Conclusion. rhVEGF appears well tolerated by coronary infusion at rates up to 0.050 mg/kg/min. This study provides the basis for future clinical trials to assess the clinical benefit of therapeutic angiogenesis with rhVEGF.
Patients with severe myocardial ischemia who are not optimal candidates for percutaneous or surgical revascularization have few therapeutic options. In addition to symptoms that impair the quality of life, these patients are at risk for myocardial infarction and death. Mortality estimates for patients with reversible ischemia in 4 segments (in a 20-segment model) are between 2.3% and 4.6% per year. The natural process of collateral development, which can improve perfusion to jeopardized regions of myocardium, is inadequate in many patients. Despite advances in percutaneous and surgical revascularization techniques, the number of patients with significant myocardial ischemia not amenable to revascularization is likely to increase as the population ages and the mortality from coronary artery disease decreases.

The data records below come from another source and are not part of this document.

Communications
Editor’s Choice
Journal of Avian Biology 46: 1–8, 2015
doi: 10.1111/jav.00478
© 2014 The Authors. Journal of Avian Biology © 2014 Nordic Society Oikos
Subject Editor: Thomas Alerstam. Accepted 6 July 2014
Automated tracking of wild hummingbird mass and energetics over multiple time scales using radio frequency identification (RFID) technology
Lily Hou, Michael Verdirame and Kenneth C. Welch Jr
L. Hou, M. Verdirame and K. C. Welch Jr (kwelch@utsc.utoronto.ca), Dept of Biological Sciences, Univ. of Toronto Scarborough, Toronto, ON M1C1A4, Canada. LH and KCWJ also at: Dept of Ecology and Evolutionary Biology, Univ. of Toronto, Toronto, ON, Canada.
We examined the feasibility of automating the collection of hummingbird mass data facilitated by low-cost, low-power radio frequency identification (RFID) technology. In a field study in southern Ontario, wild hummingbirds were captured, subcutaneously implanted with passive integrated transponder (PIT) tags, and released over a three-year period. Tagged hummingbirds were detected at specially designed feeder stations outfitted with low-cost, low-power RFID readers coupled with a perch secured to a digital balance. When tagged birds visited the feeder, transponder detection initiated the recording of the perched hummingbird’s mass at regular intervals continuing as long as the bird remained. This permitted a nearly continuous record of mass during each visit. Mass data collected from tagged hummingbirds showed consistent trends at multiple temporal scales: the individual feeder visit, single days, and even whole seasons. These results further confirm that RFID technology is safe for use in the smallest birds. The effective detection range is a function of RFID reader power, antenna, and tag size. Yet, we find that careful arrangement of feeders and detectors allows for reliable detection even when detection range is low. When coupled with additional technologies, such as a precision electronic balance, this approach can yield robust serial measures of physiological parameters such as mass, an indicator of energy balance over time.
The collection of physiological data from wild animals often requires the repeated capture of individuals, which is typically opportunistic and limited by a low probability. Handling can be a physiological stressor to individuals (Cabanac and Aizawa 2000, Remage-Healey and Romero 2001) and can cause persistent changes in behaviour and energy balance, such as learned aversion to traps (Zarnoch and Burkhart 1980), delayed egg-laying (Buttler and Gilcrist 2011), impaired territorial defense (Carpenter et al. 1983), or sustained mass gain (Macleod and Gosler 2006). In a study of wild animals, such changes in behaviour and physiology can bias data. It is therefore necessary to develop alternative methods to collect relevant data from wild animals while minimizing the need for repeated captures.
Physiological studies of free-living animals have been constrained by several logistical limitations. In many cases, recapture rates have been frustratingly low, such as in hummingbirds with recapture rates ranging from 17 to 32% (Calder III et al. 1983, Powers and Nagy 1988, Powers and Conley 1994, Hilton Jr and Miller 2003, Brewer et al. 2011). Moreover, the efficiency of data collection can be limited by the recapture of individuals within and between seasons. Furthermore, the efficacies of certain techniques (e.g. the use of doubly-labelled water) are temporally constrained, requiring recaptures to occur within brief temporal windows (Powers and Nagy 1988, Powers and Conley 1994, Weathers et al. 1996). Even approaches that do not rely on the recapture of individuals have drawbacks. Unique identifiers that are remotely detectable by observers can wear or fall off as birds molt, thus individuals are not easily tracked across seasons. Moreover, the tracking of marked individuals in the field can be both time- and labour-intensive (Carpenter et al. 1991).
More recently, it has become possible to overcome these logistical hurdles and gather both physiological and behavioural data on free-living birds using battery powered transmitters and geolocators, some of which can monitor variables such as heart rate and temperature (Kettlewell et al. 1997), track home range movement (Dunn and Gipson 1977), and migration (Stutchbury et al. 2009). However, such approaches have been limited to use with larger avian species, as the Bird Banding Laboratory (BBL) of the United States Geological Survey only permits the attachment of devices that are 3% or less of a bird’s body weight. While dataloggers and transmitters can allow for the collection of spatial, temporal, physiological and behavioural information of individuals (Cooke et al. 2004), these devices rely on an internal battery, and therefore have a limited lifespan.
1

This increasing clinical problem has stimulated interest in the use of angiogenic growth factors to promote the growth of collateral blood vessels in ischemic tissues. Successful therapeutic angiogenesis has been demonstrated in a variety of species with a number of angiogenic growth factors. In addition, initial clinical trials in patients with myocardial and critical limb ischemia have yielded promising initial results, but 2 exceptions have been small, with dose-escalation trials without control groups. Vascular endothelial growth factor (VEGF) is a protein responsible for the growth of new blood vessels during development in the healthy adult and in response to injury. It differs from other protein growth factors in its relative specificity for endothelial cells. It has now been produced in purified form by recombinant methods. This study investigated the safety and tolerability of intracoronary infusions of recombinant (r) human (h) VEGF in patients with areas of viable but underperfused myocardium who were not optimal candidates for standard revascularization procedures.